Print the text of every item below word for word and line by line, leaving out the pictures.

::: Information shown

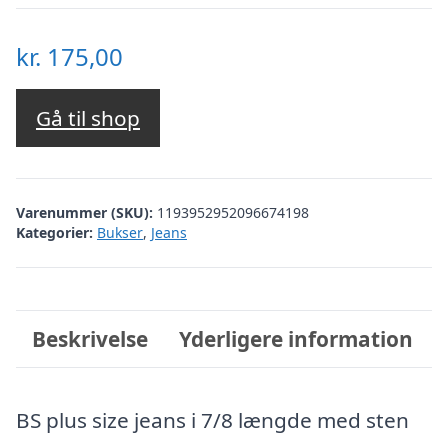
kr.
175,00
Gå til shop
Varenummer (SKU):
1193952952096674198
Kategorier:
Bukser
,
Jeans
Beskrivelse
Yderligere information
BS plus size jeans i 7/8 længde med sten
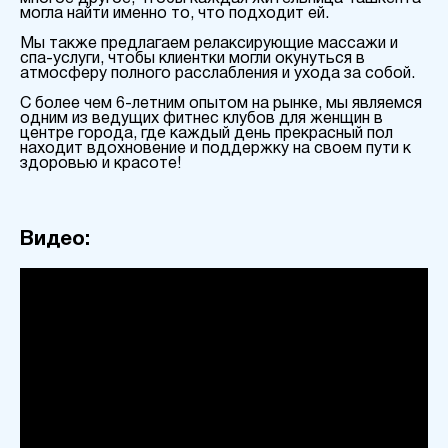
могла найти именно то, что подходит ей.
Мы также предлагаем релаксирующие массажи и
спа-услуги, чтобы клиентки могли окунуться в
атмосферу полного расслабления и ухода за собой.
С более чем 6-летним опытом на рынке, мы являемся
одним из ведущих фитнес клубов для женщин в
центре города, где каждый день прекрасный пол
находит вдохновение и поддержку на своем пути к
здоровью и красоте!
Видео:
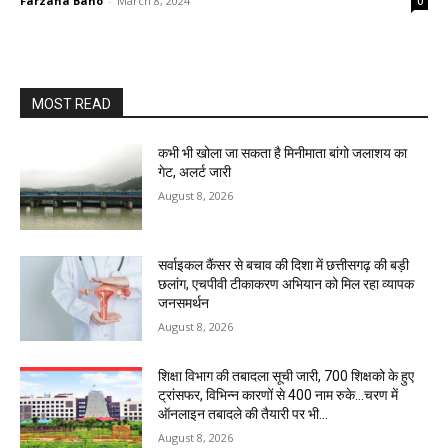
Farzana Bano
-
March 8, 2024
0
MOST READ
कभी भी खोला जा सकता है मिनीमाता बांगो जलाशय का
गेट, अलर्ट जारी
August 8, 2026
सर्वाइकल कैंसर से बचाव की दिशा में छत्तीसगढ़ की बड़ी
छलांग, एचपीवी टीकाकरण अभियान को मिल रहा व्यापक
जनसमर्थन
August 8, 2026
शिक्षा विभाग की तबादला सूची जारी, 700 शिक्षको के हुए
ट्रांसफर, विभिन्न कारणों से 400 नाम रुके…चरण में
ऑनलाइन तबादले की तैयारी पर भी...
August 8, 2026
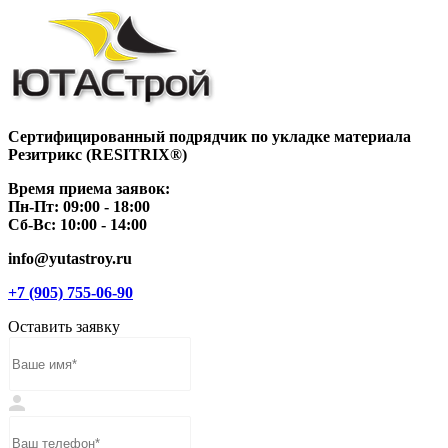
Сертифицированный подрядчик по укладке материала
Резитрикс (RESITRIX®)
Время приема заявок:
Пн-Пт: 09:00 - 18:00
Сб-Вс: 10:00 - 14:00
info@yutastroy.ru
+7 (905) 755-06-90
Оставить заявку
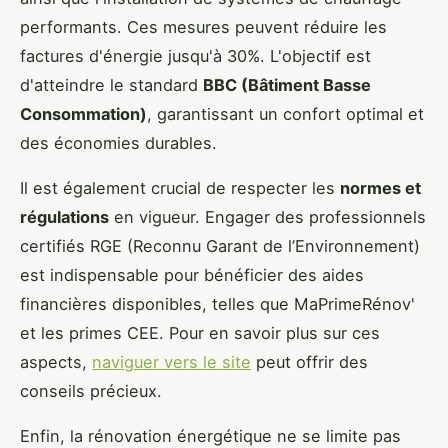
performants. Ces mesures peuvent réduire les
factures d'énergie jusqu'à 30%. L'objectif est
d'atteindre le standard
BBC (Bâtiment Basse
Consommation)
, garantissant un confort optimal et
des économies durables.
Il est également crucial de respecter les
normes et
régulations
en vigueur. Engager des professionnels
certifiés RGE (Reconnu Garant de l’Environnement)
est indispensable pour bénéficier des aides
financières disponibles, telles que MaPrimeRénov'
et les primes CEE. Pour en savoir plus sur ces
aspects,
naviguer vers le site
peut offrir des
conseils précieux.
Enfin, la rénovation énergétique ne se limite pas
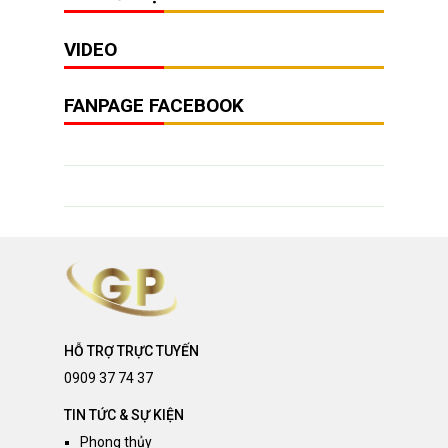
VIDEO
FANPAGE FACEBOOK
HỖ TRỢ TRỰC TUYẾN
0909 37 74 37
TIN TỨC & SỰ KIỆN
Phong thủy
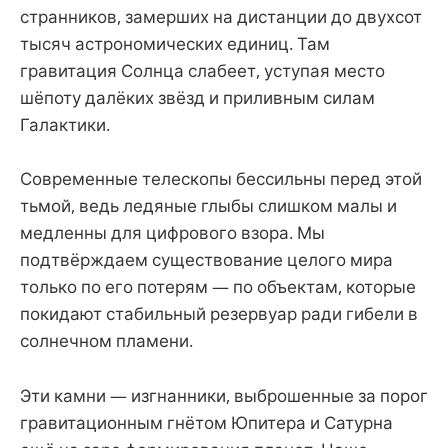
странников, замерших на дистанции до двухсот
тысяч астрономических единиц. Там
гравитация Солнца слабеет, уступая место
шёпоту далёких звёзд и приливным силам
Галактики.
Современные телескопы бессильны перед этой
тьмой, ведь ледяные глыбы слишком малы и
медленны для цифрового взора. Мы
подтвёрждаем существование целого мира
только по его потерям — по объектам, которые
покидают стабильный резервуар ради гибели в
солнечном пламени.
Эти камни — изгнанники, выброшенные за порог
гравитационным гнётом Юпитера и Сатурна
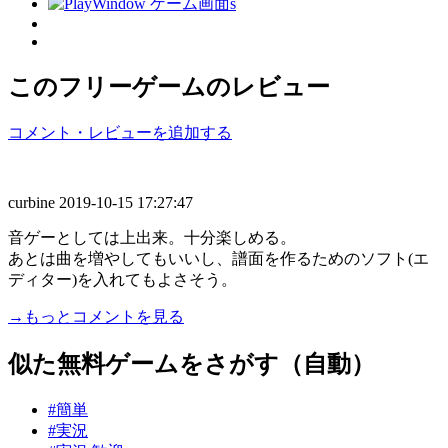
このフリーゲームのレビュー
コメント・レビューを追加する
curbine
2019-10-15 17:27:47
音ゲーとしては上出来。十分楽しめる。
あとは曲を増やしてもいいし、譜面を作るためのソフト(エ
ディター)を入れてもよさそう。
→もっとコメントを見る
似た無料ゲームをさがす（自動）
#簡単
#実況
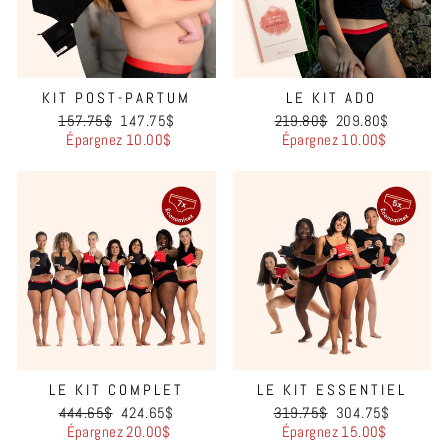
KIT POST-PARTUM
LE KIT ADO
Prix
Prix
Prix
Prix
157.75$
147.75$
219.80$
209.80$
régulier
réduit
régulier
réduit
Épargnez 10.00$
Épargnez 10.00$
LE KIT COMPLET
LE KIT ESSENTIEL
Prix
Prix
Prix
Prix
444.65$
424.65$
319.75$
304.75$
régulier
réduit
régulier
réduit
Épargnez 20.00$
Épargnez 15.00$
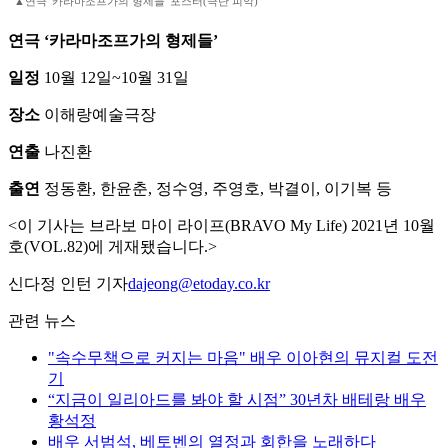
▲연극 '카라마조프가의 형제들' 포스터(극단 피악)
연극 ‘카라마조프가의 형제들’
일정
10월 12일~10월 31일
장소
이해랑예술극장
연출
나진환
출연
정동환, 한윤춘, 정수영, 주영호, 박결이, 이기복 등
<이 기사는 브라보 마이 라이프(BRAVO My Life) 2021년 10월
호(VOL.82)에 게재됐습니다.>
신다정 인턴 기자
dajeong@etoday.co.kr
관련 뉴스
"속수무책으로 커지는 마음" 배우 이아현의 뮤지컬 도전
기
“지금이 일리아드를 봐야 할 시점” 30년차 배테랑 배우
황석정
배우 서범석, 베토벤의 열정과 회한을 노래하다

::::::

Solution for this problem:
kr.
175,00
Gå til shop
Varenummer (SKU):
1193952952096674198
Kategorier:
Bukser
,
Jeans
Beskrivelse
Yderligere information
BS plus size jeans i 7/8 længde med sten
могла найти именно то, что подходит ей.
Мы также предлагаем релаксирующие массажи и
спа-услуги, чтобы клиентки могли окунуться в
атмосферу полного расслабления и ухода за собой.
С более чем 6-летним опытом на рынке, мы являемся
одним из ведущих фитнес клубов для женщин в
центре города, где каждый день прекрасный пол
находит вдохновение и поддержку на своем пути к
здоровью и красоте!
Видео:
Farzana Bano
-
March 8, 2024
0
MOST READ
कभी भी खोला जा सकता है मिनीमाता बांगो जलाशय का
गेट, अलर्ट जारी
August 8, 2026
सर्वाइकल कैंसर से बचाव की दिशा में छत्तीसगढ़ की बड़ी
छलांग, एचपीवी टीकाकरण अभियान को मिल रहा व्यापक
जनसमर्थन
August 8, 2026
शिक्षा विभाग की तबादला सूची जारी, 700 शिक्षको के हुए
ट्रांसफर, विभिन्न कारणों से 400 नाम रुके…चरण में
ऑनलाइन तबादले की तैयारी पर भी...
August 8, 2026
Сертифицированный подрядчик по укладке материала
Резитрикс (RESITRIX®)
Время приема заявок:
Пн-Пт: 09:00 - 18:00
Сб-Вс: 10:00 - 14:00
info@yutastroy.ru
+7 (905) 755-06-90
Оставить заявку
performants. Ces mesures peuvent réduire les
factures d'énergie jusqu'à 30%. L'objectif est
d'atteindre le standard
BBC (Bâtiment Basse
Consommation)
, garantissant un confort optimal et
des économies durables.
Il est également crucial de respecter les
normes et
régulations
en vigueur. Engager des professionnels
certifiés RGE (Reconnu Garant de l’Environnement)
est indispensable pour bénéficier des aides
financières disponibles, telles que MaPrimeRénov'
et les primes CEE. Pour en savoir plus sur ces
aspects,
naviguer vers le site
peut offrir des
conseils précieux.
Enfin, la rénovation énergétique ne se limite pas
VIDEO
FANPAGE FACEBOOK
HỖ TRỢ TRỰC TUYẾN
0909 37 74 37
TIN TỨC & SỰ KIỆN
Phong thủy
странников, замерших на дистанции до двухсот
тысяч астрономических единиц. Там
гравитация Солнца слабеет, уступая место
шёпоту далёких звёзд и приливным силам
Галактики.
Современные телескопы бессильны перед этой
тьмой, ведь ледяные глыбы слишком малы и
медленны для цифрового взора. Мы
подтвёрждаем существование целого мира
только по его потерям — по объектам, которые
покидают стабильный резервуар ради гибели в
солнечном пламени.
Эти камни — изгнанники, выброшенные за порог
гравитационным гнётом Юпитера и Сатурна
このフリーゲームのレビュー
コメント・レビューを追加する
curbine
2019-10-15 17:27:47
音ゲーとしては上出来。十分楽しめる。
あとは曲を増やしてもいいし、譜面を作るためのソフト(エ
ディター)を入れてもよさそう。
→もっとコメントを見る
似た無料ゲームをさがす（自動）
#簡単
#実況
KIT POST-PARTUM
LE KIT ADO
Prix
Prix
Prix
Prix
157.75$
147.75$
219.80$
209.80$
régulier
réduit
régulier
réduit
Épargnez 10.00$
Épargnez 10.00$
LE KIT COMPLET
LE KIT ESSENTIEL
Prix
Prix
Prix
Prix
444.65$
424.65$
319.75$
304.75$
régulier
réduit
régulier
réduit
Épargnez 20.00$
Épargnez 15.00$
▲연극 '카라마조프가의 형제들' 포스터(극단 피악)
연극 ‘카라마조프가의 형제들’
일정
10월 12일~10월 31일
장소
이해랑예술극장
연출
나진환
출연
정동환, 한윤춘, 정수영, 주영호, 박결이, 이기복 등
<이 기사는 브라보 마이 라이프(BRAVO My Life) 2021년 10월
호(VOL.82)에 게재됐습니다.>
신다정 인턴 기자
dajeong@etoday.co.kr
관련 뉴스
"속수무책으로 커지는 마음" 배우 이아현의 뮤지컬 도전
기
“지금이 일리아드를 봐야 할 시점” 30년차 배테랑 배우
황석정
배우 서범석, 베토벤의 열정과 회한을 노래하다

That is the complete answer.